Work instruction → Output the full listing below exactly, without the pictures.

Given information →
========================================================================

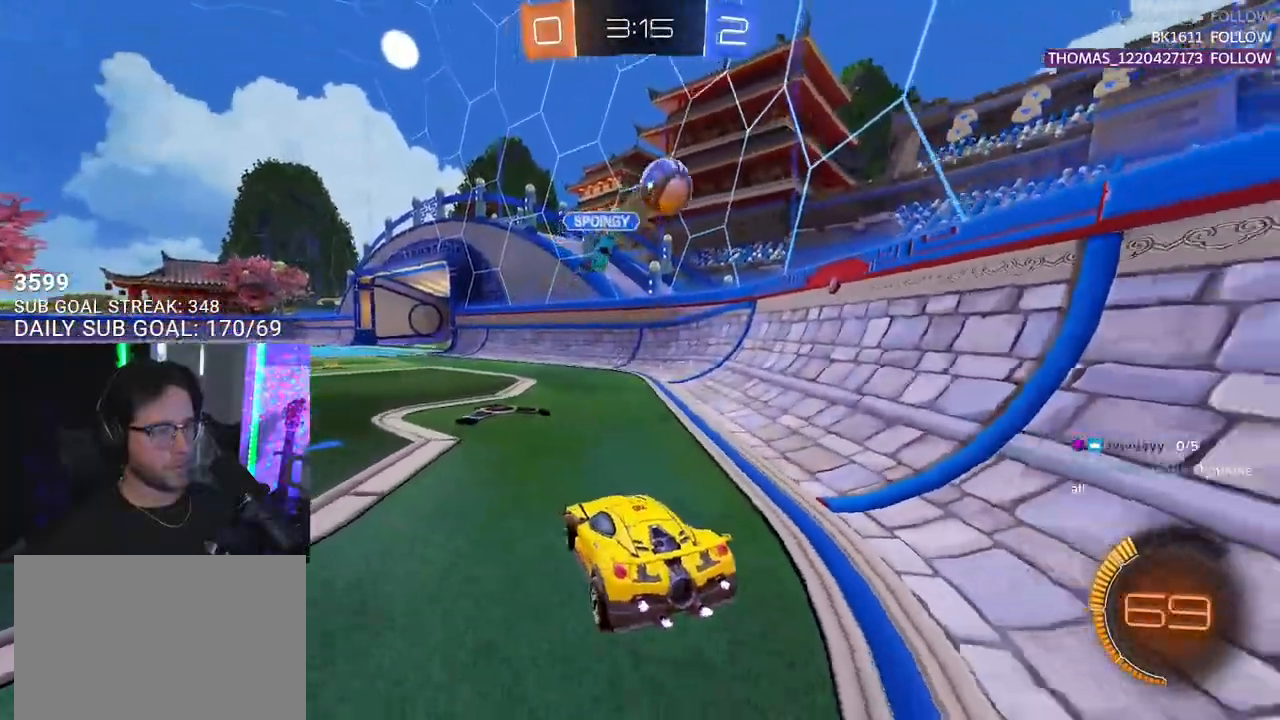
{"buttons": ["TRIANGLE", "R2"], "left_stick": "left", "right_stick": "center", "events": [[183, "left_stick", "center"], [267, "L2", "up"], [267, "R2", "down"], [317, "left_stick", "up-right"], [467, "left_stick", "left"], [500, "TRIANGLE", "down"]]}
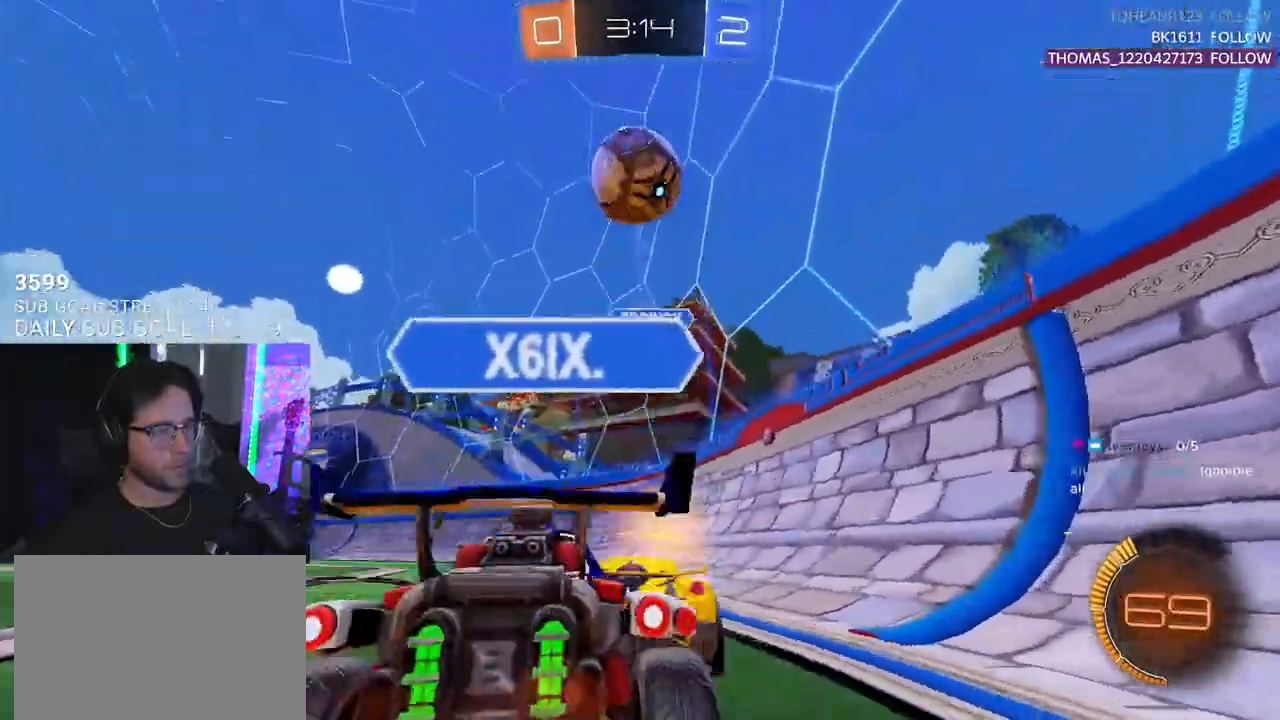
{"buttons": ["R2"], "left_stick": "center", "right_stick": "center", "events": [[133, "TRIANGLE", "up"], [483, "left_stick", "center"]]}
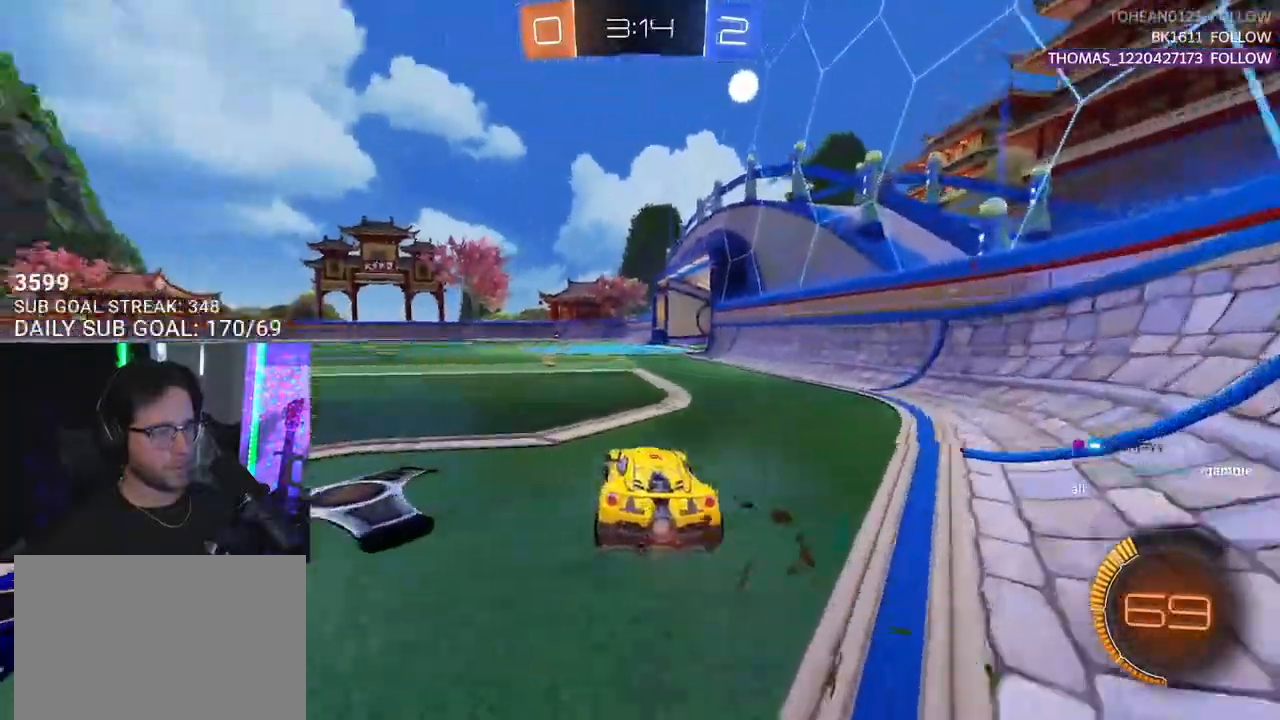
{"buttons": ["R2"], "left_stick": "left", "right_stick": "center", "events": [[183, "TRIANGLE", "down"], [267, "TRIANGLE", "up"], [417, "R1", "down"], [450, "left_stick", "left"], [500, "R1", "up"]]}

========================================================================

Result for this exercise →
{"buttons": ["TRIANGLE", "R2"], "left_stick": "left", "right_stick": "center", "events": [[183, "left_stick", "center"], [267, "L2", "up"], [267, "R2", "down"], [317, "left_stick", "up-right"], [467, "left_stick", "left"], [500, "TRIANGLE", "down"]]}
{"buttons": ["R2"], "left_stick": "center", "right_stick": "center", "events": [[133, "TRIANGLE", "up"], [483, "left_stick", "center"]]}
{"buttons": ["R2"], "left_stick": "left", "right_stick": "center", "events": [[183, "TRIANGLE", "down"], [267, "TRIANGLE", "up"], [417, "R1", "down"], [450, "left_stick", "left"], [500, "R1", "up"]]}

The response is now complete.